Chinese government restricts minors’ access to online games

By Todd KuhnsLast Updated on Nov 8, 2019
Chinese government restricts minors’ access to online games

As part of its recent efforts to curb youth gaming addiction, China’s General Administration of Press and Publication on Tuesday released bold new regulations for online gaming companies to restrict the activities of minors on its platforms.

The new regulations will certainly alter the business models of online multiplayer gaming giants such as Tencent, as they restrict both the time and amount of money that children and teenagers can spend on their platforms each day.

The government notice put forward six measures:

1. Online gaming accounts must implement real name registration. This helps identify minors (children under 18) so that their usage can be controlled.

2. Minors cannot be allowed to play online games between the hours of 10pm and 8am each day. They shall be restricted to no more than 90 minutes of play each weekday, and up to 3 hours on weekend days and legal holidays.

3. Users under the age of 8 cannot make in-game purchases with their accounts. 

For users between 8 and 16 years-old, the single recharge amount cannot exceed 50 yuan, and they cannot spend more than 200 yuan each month.

For 16 to 17 year-olds, a single recharge cannot exceed 100 yuan, and they cannot spend more than 400 yuan each month.

4. The gaming industry shall strengthen supervision and enforcement of these measures.

5. The gaming industry should implement measures to ensure that the content, subject matter, and gameplay of online games are appropriate for users of all ages, including minors.

6. Parents, schools and other social forces have the responsibility to watch and guide minors to establish good online gaming habits.
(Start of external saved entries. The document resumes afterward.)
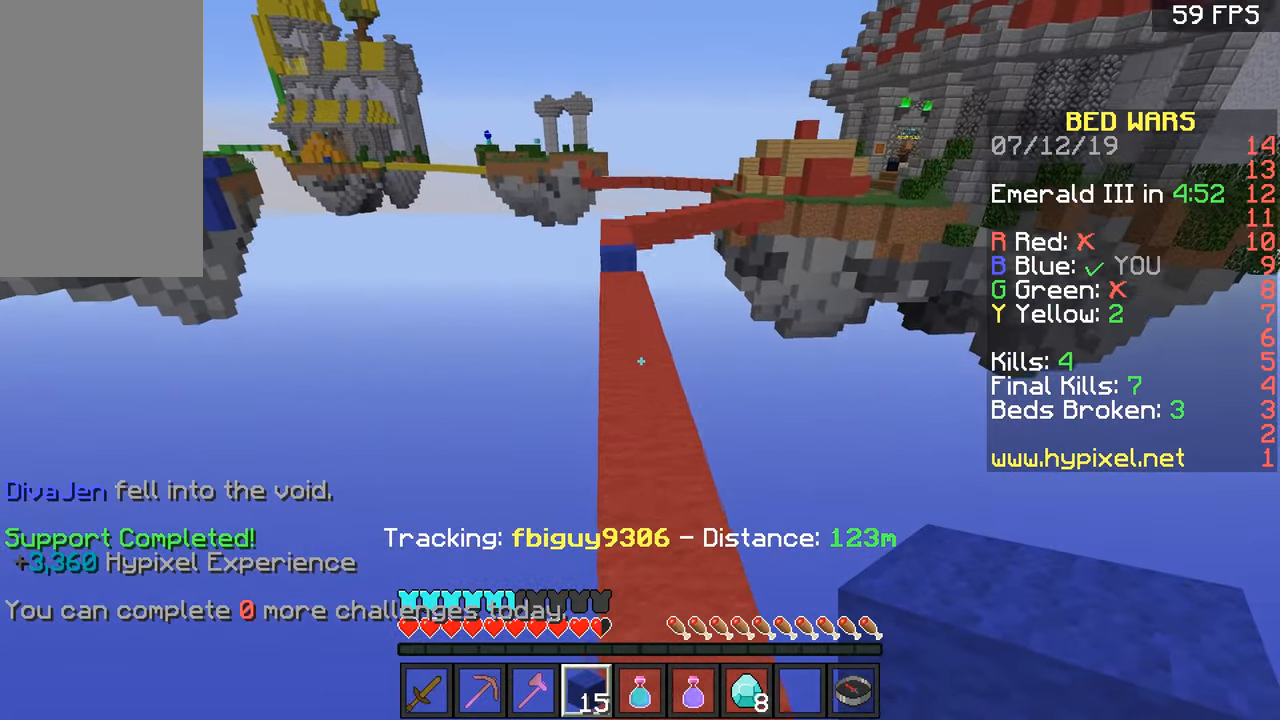
{"keys": ["space", "w"], "mouse": [], "events": [[84, "space", "up"], [384, "space", "down"]]}
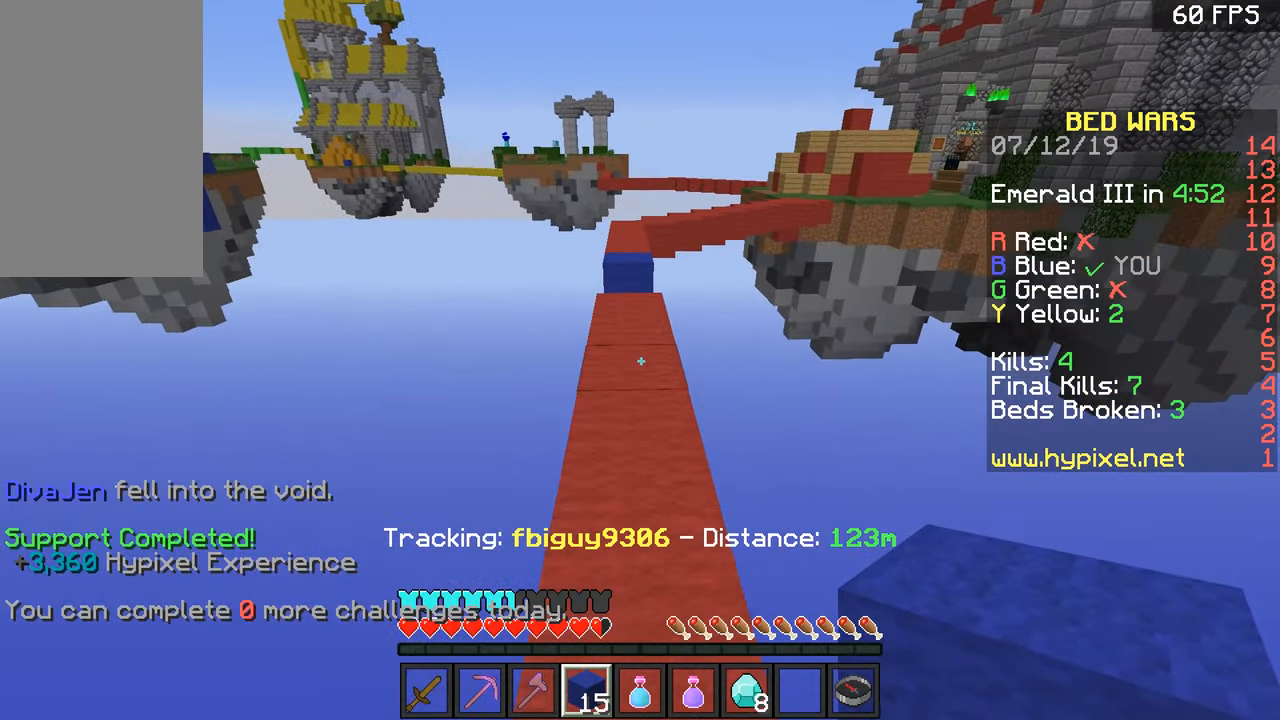
{"keys": ["w"], "mouse": [], "events": [[83, "space", "up"]]}
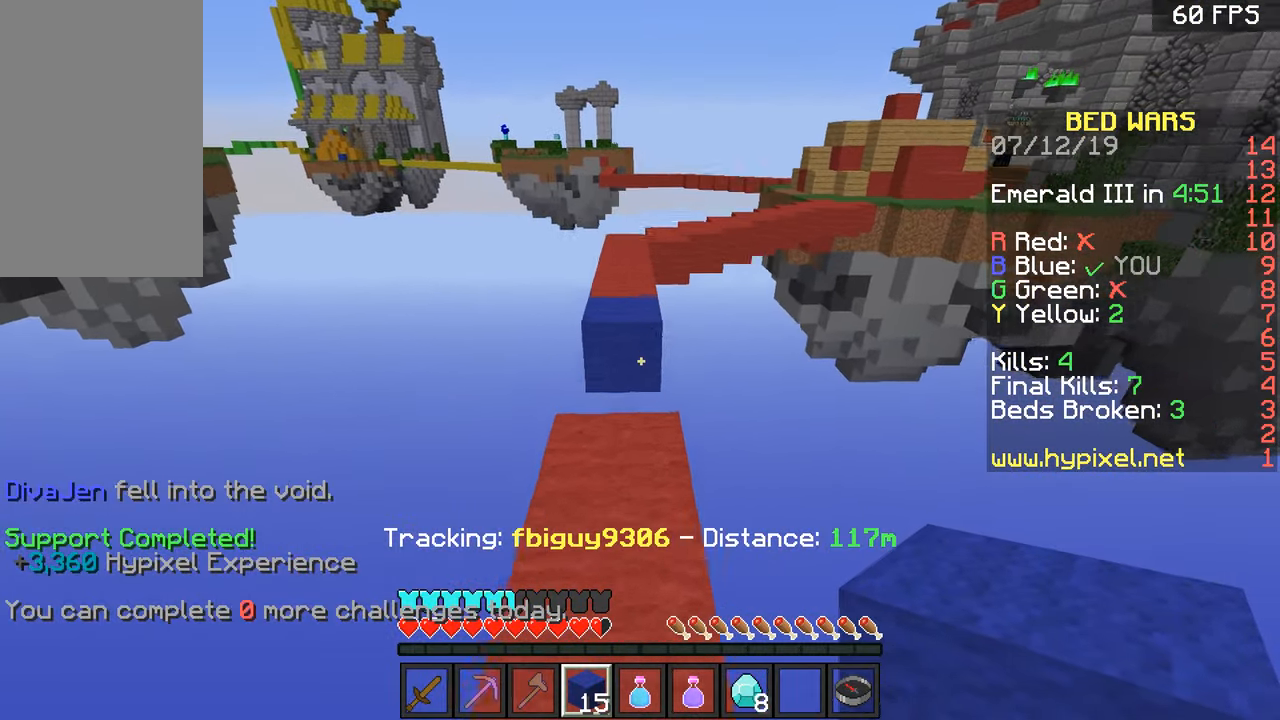
{"keys": ["w"], "mouse": [], "events": [[334, "space", "down"], [484, "space", "up"]]}
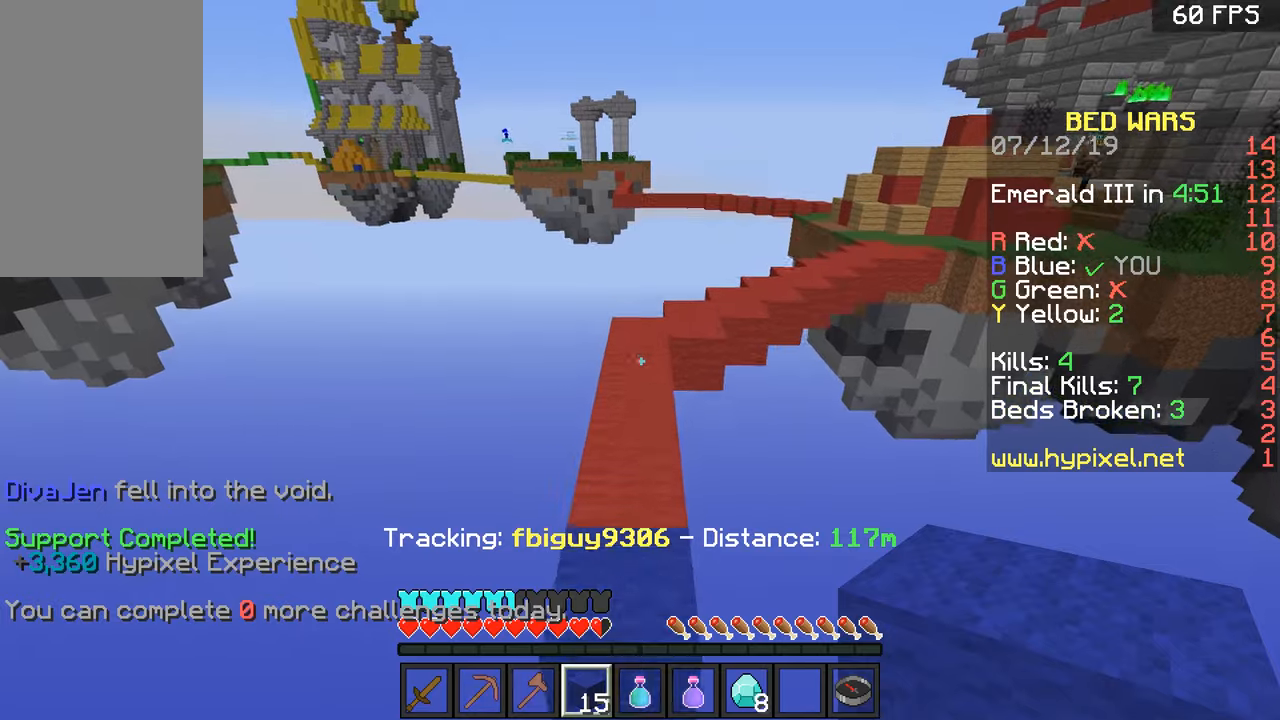
{"keys": ["space", "w"], "mouse": [], "events": [[334, "space", "down"]]}
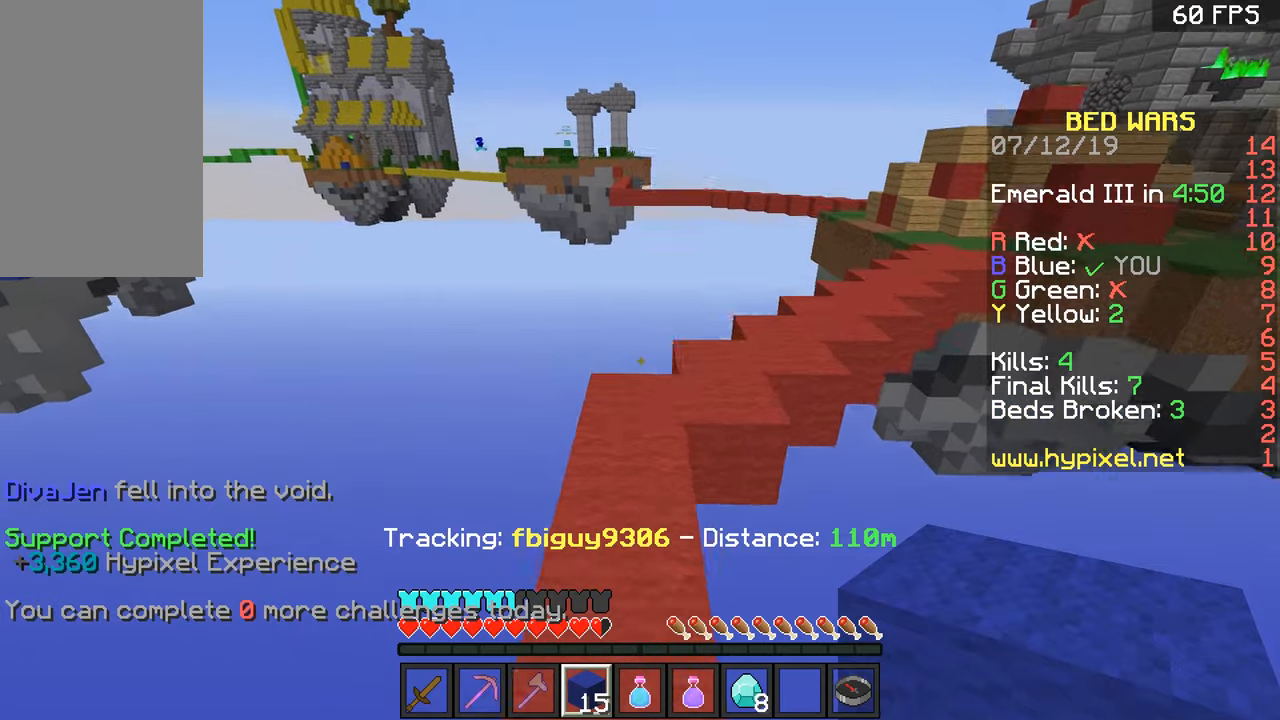
{"keys": ["space", "w"], "mouse": [], "events": [[83, "a", "down"], [83, "space", "up"], [233, "a", "up"], [483, "space", "down"]]}
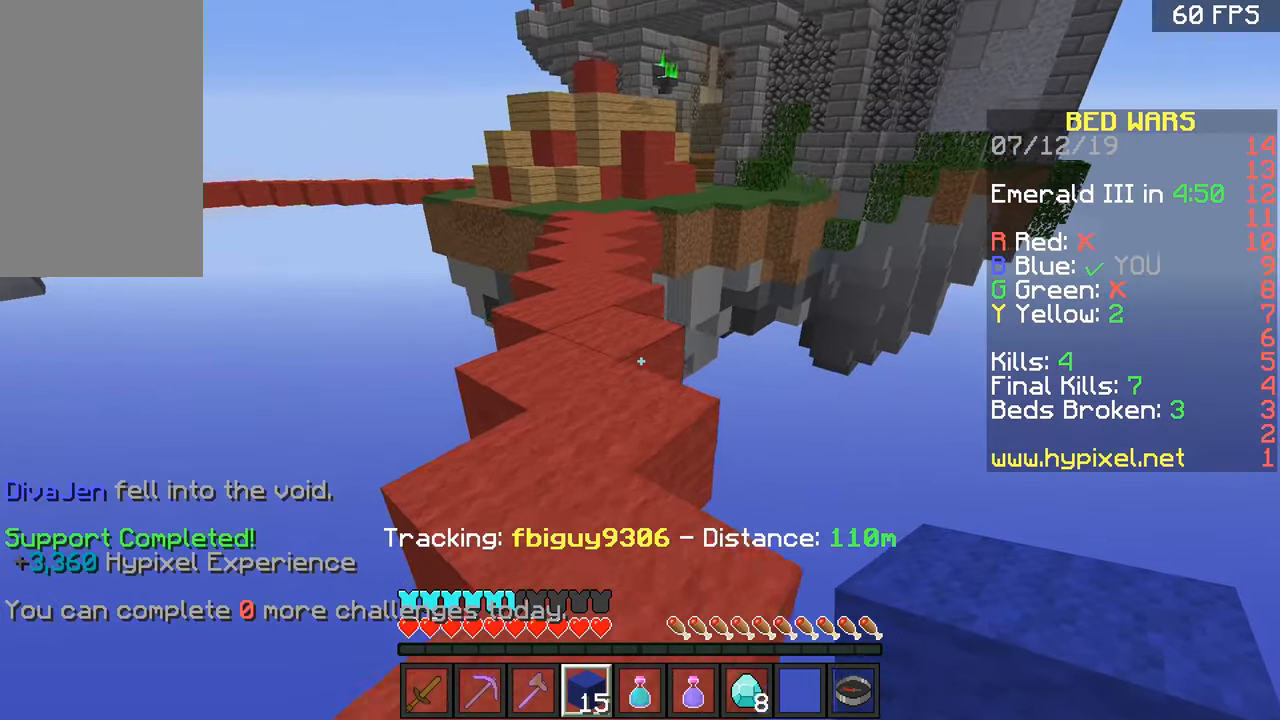
{"keys": ["space", "w"], "mouse": [], "events": [[134, "space", "up"], [234, "d", "down"], [334, "d", "up"], [434, "space", "down"]]}
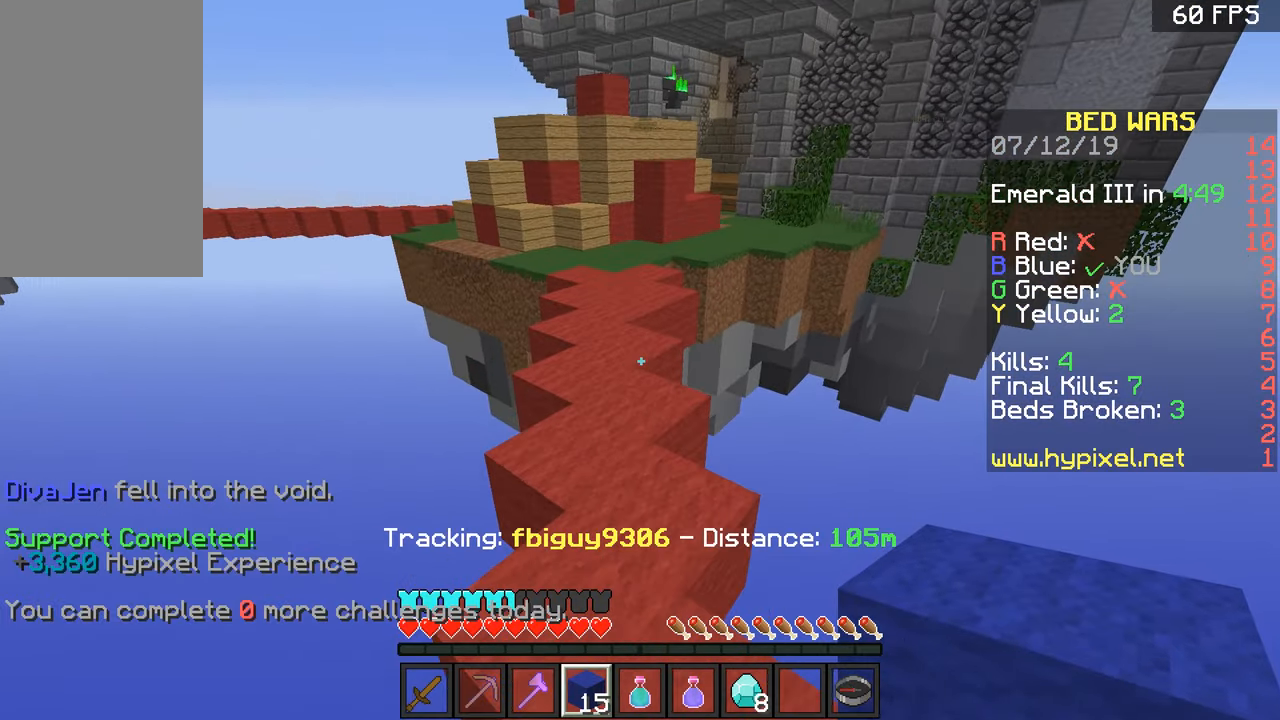
{"keys": ["space", "w"], "mouse": [], "events": [[283, "space", "up"], [483, "space", "down"]]}
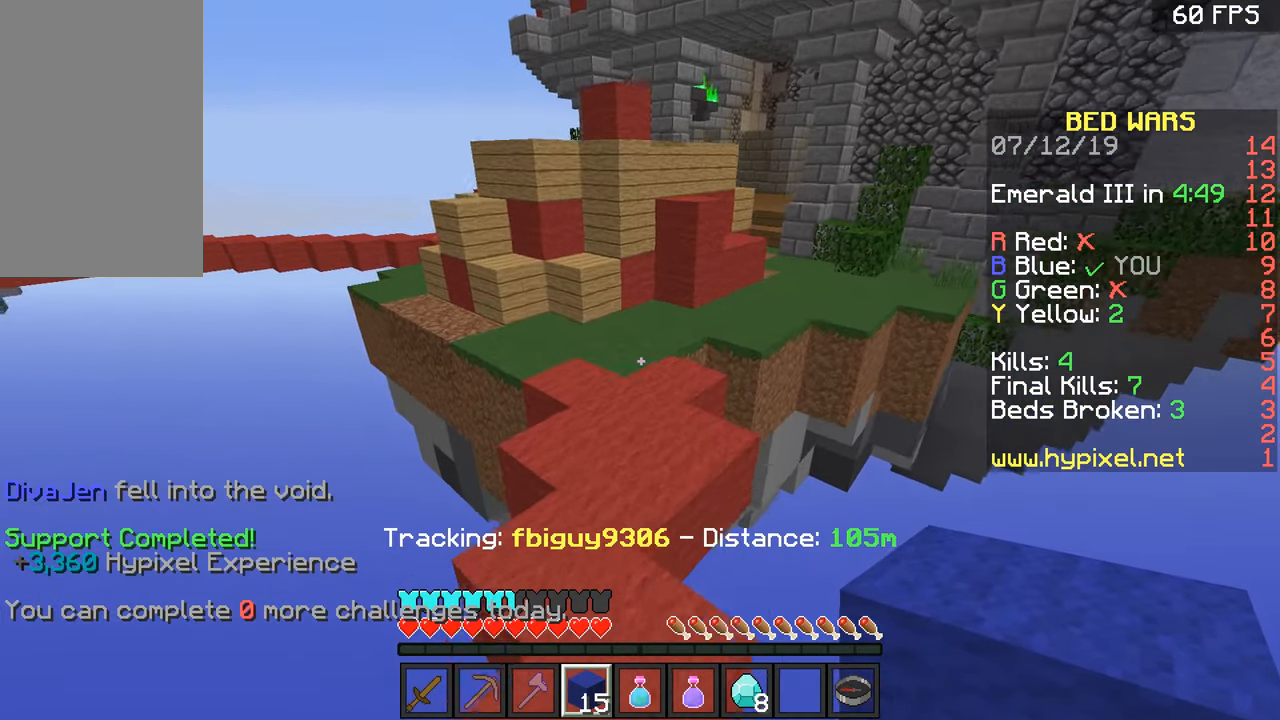
{"keys": ["w"], "mouse": [], "events": [[384, "space", "up"]]}
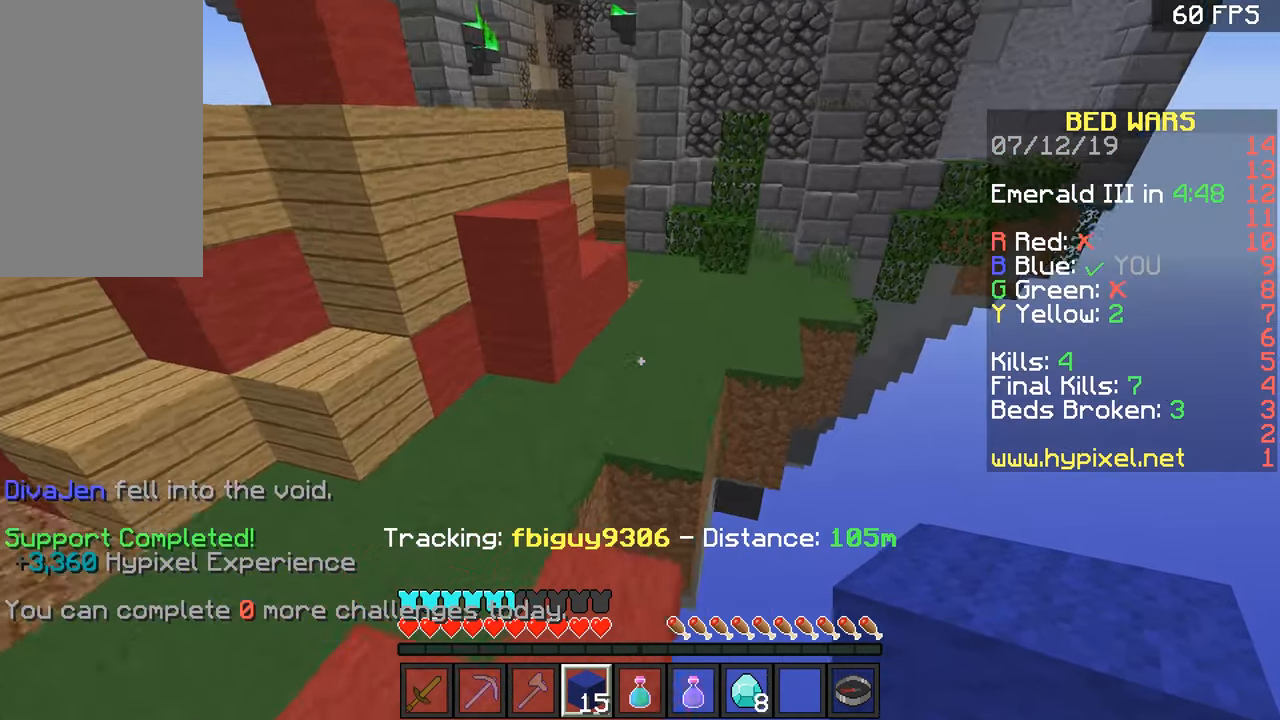
{"keys": ["w"], "mouse": [], "events": [[233, "space", "down"], [383, "d", "down"], [433, "space", "up"], [483, "d", "up"]]}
An unnamed official from the department interviewed by the State-run Xinhua News Agency said the regulations were adopted after conducting relevant research and seeking expert opinion in order to combat mental and physical health problems stemming from gaming addiction and “excessive consumption” by minors. The notice saddles corporations with a certain level of responsibility, alongside government supervision and parental encouragement.

According to the article, online game enterprises that have not fulfilled these requirements can have their licenses revoked if they fail to comply within a specified time limit. The official also stated that the General Administration of Press and Publication is working with the Ministry of Public Security to build a unified identification system for game companies to accurately verify minors’ identities. 

Until recently, China was the world’s largest and fastest-growing gaming market, growing to 235.5 billion yuan in 2017 from 67.1 billion yuan just five years before (Statista). 

Last year, the government instituted a 9-month freeze on gaming licenses which slowed down approval of new titles, leaving a more deliberate and strict approval process in its wake. These measures, combined with the new age restrictions, are helping put the U.S. on track to overtake the Chinese gaming market by the end of the year, leading the world with $36.9 billion in revenue in 2019, driven largely by an uptick in console sales (Newzoo report).